Spanish mortgage lending powers ahead in January

Spanish mortgage lending in January increased by 23% compared to the same period in 2004, according to the National Statistics Office.

Mortgage payments to eat up 47.5% of Spanish household income in 2005

According to a new study by the Spanish developer Metrovacesa, mortgage repayments on a typical 20-year mortgage will eat up 47.5% of average Spanish household income in 2005 (up from 44.3% in 2004), the highest level for 12 years and significantly above the 33.3% normally recommended as manageable. The income burden for the average 25-year mortgage is expected to be 40.9%, up from 38.1% during 2004. The model used to arrive at these conclusions assumes that interest rates remain unchanged during 2005, that Spanish property prices rise by no more than 10% and that average Spanish salaries increase by 2.5%. Under these assumptions the average property in Spain will cost 8.69 years of average annual income, compared to 8.1 years in 2004.

The report reveals that the financial burden of mortgage repayments varies widely across Spain’s autonomous regions. The financial burden of mortgage repayments on the average 25-year mortgage is equal to or below the recommended level of 33.3% in 7 of Spain’s autonomous regions (Aragon, Asturias, Castilla-La Mancha, Castilla y Leon, Extremadura, Galicia and Rioja) and higher in the 10 other regions. The financial burden is highest of all in Madrid (53.7%) followed by The Balearics (46.6%) and The Basque Country (46%). For 20-year mortgages only 4 regions (Castilla-La Mancha, Castilla y Leon, Extremadura and Galicia) are capable of achieving the manageable financial burden level of 33.3%.

European Central Bank leaves interest rates at 2%

As expected by the financial markets the ECB has left Euro Zone interest rates unchanged at 2% in April. Anaemic growth in Germany and France means that interest rates remain too low for Spain, where economic growth and inflation are higher. Some experts suspect that the low cost of borrowing and excess liquidity is inflating an asset price bubble in Spain.
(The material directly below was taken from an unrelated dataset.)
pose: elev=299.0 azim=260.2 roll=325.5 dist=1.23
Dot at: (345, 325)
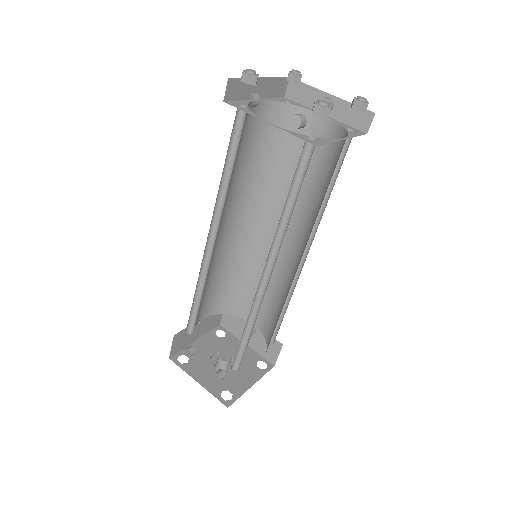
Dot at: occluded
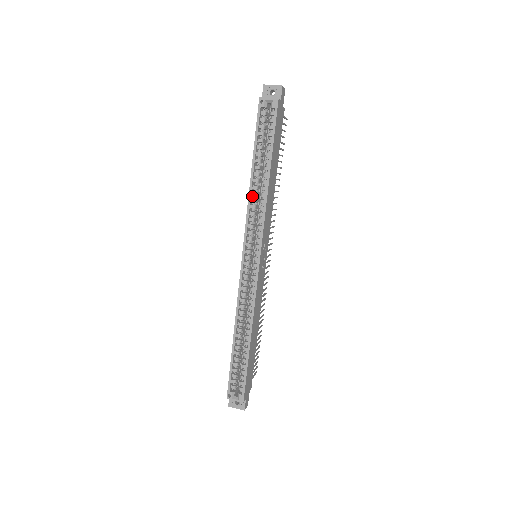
ECB hints that interest rates might have to rise to stave off an asset price bubble

In a recent monthly bulletin the European Central Bank has hinted that the increasing prices of assets such as property could mean that Euro Zone interest rates have to rise to stave off an assets price bubble, despite low economic growth and low inflation in key EU countries such as Germany and France. The bank has repeated its concern that excess liquidity (in part a function of the cheap cost of borrowing) is fuelling a property price bubble. According to a recent report by Morgan Stanley, property prices in Spain are overvalued by 30%.

Fears of an interest rate rise cause Spanish banks to offer mortgage insurance cover

Some of Spain’s leading banks such as Bankinter have started to promote insurance policies against a sudden rise in interest rates to their mortgage clients. With current Euro Zone interest rates at 2% it is almost inconceivable that mortgages in Spain will get any cheaper and any changes to Spanish mortgage interest rates in the future are almost certain to be increases. A rise in Euro Zone interest rates to 3%-4% would cause mortgage defaults to rise from their present historic lows. Mortgage insurance policies increase monthly payments in the short-term but protect mortgage clients from a sudden rise in payments over the longer-term.